Assigned task:
Reproduce the listing below with "category" swapped for "group" wherever it occurs, leaving every other line unchanged. Omit the pictures from your response.

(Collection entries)

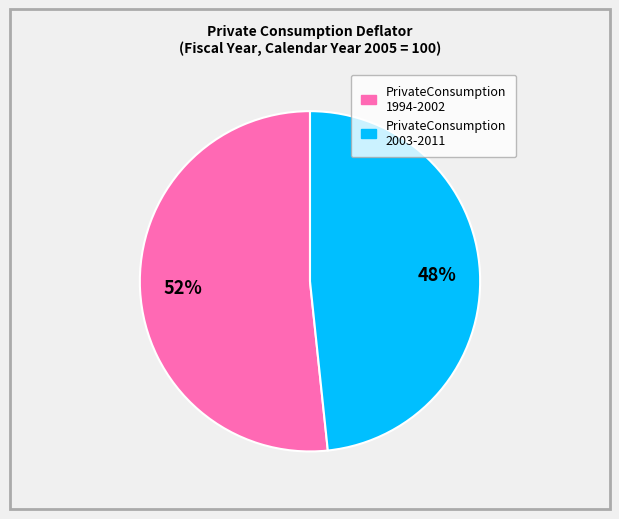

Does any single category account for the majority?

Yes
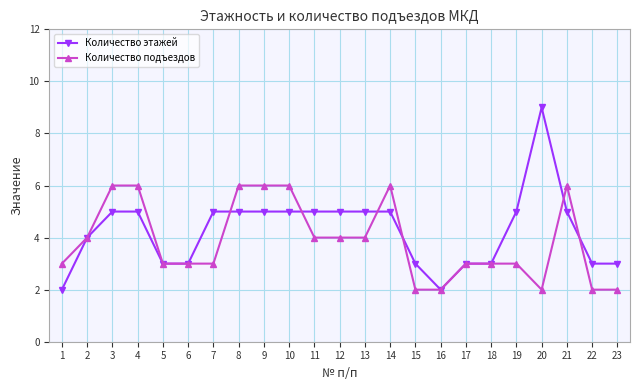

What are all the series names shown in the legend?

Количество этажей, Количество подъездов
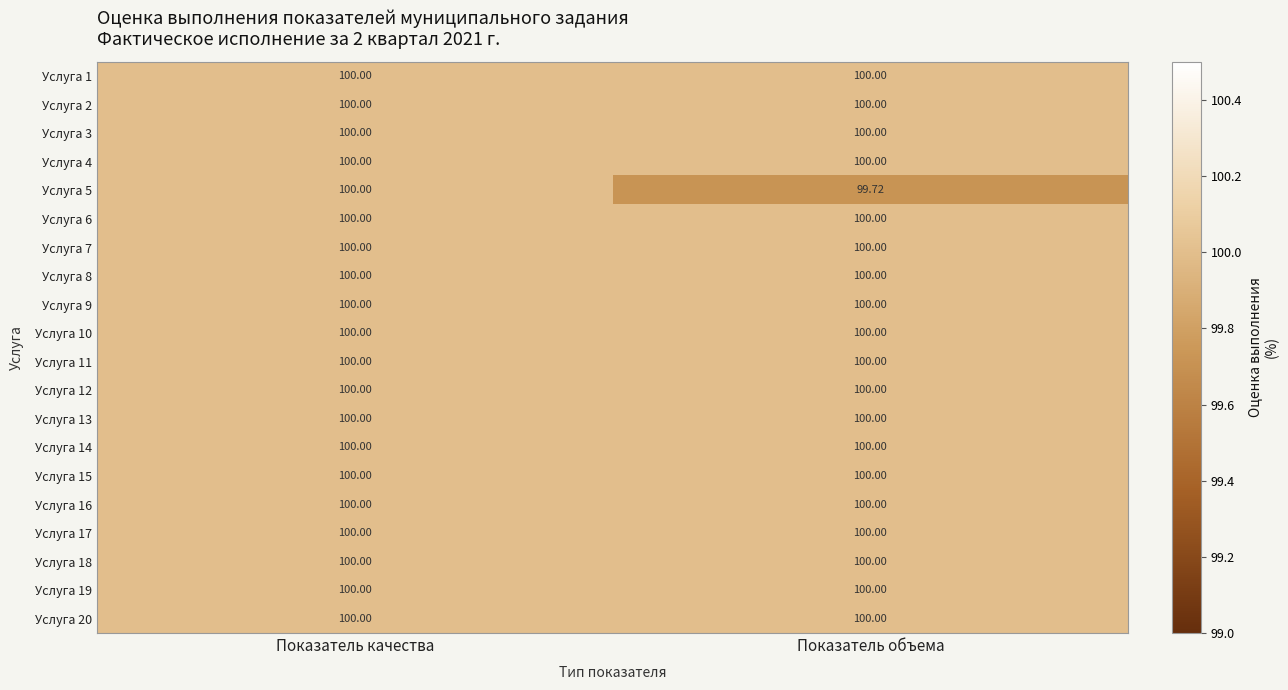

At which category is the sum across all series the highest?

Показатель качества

Solution to this problem:
Does any single group account for the majority?

Yes

What are all the series names shown in the legend?

Количество этажей, Количество подъездов

At which group is the sum across all series the highest?

Показатель качества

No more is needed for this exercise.